Write the entries out exactly, with the final line being the one containing "micrograph of hippocampus".
_ _ _ _
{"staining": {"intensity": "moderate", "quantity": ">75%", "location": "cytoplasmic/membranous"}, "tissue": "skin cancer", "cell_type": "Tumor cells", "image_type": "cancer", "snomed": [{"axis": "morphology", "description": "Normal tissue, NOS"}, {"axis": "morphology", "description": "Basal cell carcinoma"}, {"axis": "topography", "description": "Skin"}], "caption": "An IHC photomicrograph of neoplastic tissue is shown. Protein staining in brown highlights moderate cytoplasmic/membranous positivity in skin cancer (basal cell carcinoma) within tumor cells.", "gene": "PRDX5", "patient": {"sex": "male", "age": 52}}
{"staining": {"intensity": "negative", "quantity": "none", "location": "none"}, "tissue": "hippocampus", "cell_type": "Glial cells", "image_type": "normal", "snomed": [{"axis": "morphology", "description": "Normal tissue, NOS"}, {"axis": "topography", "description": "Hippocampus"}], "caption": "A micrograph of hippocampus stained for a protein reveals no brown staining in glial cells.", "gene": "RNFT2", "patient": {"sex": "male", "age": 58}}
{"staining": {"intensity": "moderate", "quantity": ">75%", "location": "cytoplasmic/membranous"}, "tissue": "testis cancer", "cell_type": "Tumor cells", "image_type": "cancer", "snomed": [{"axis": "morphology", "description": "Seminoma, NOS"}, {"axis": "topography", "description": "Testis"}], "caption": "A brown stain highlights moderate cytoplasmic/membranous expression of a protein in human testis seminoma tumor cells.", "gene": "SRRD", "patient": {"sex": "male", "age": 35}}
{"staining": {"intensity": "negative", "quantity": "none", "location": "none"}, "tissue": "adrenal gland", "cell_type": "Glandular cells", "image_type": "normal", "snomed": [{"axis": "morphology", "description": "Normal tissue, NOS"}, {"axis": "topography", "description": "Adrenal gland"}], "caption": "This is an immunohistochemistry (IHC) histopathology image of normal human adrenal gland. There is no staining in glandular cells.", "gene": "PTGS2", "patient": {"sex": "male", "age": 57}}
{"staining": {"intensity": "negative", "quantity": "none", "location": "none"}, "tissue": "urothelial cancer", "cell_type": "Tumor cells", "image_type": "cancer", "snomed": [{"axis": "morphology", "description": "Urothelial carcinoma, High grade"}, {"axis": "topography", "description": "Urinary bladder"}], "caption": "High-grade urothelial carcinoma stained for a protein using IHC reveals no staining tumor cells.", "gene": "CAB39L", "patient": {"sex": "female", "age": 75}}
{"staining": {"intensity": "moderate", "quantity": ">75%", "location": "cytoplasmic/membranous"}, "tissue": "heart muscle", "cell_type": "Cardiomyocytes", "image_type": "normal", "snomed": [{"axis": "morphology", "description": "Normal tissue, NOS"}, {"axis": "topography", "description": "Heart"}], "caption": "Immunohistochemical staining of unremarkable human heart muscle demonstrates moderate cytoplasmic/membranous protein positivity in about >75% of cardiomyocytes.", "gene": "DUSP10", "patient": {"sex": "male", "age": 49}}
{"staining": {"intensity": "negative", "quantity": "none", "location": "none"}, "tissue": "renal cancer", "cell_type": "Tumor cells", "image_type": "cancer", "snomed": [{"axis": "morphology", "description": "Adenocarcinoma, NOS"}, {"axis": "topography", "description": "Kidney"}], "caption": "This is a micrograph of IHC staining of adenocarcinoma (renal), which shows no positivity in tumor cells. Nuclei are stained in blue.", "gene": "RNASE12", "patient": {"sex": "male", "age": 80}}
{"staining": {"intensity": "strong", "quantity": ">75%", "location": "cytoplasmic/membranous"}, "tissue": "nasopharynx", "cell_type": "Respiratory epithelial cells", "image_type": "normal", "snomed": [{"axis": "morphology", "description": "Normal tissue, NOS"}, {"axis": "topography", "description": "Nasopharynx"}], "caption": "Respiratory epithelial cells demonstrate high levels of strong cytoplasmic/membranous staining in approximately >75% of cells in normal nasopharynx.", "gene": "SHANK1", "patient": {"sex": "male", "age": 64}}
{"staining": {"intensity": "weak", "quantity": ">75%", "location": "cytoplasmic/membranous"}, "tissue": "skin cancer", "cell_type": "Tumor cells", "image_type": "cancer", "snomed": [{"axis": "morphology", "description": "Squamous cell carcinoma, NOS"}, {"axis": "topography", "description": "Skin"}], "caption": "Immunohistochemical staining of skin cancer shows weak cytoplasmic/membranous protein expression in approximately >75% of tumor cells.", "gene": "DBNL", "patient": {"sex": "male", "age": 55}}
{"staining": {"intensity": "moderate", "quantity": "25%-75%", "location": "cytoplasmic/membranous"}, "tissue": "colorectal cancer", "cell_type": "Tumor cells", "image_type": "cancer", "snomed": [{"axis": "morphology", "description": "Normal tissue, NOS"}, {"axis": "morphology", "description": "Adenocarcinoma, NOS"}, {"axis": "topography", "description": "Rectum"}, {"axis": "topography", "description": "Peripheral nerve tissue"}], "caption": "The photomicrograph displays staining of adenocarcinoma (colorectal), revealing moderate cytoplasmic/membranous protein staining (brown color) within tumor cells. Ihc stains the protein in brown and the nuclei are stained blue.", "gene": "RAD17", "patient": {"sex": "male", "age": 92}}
_ _ _ _
▶ _Your solution_:
{"staining": {"intensity": "moderate", "quantity": ">75%", "location": "cytoplasmic/membranous"}, "tissue": "skin cancer", "cell_type": "Tumor cells", "image_type": "cancer", "snomed": [{"axis": "morphology", "description": "Normal tissue, NOS"}, {"axis": "morphology", "description": "Basal cell carcinoma"}, {"axis": "topography", "description": "Skin"}], "caption": "An IHC photomicrograph of neoplastic tissue is shown. Protein staining in brown highlights moderate cytoplasmic/membranous positivity in skin cancer (basal cell carcinoma) within tumor cells.", "gene": "PRDX5", "patient": {"sex": "male", "age": 52}}
{"staining": {"intensity": "negative", "quantity": "none", "location": "none"}, "tissue": "hippocampus", "cell_type": "Glial cells", "image_type": "normal", "snomed": [{"axis": "morphology", "description": "Normal tissue, NOS"}, {"axis": "topography", "description": "Hippocampus"}], "caption": "A micrograph of hippocampus stained for a protein reveals no brown staining in glial cells.", "gene": "RNFT2", "patient": {"sex": "male", "age": 58}}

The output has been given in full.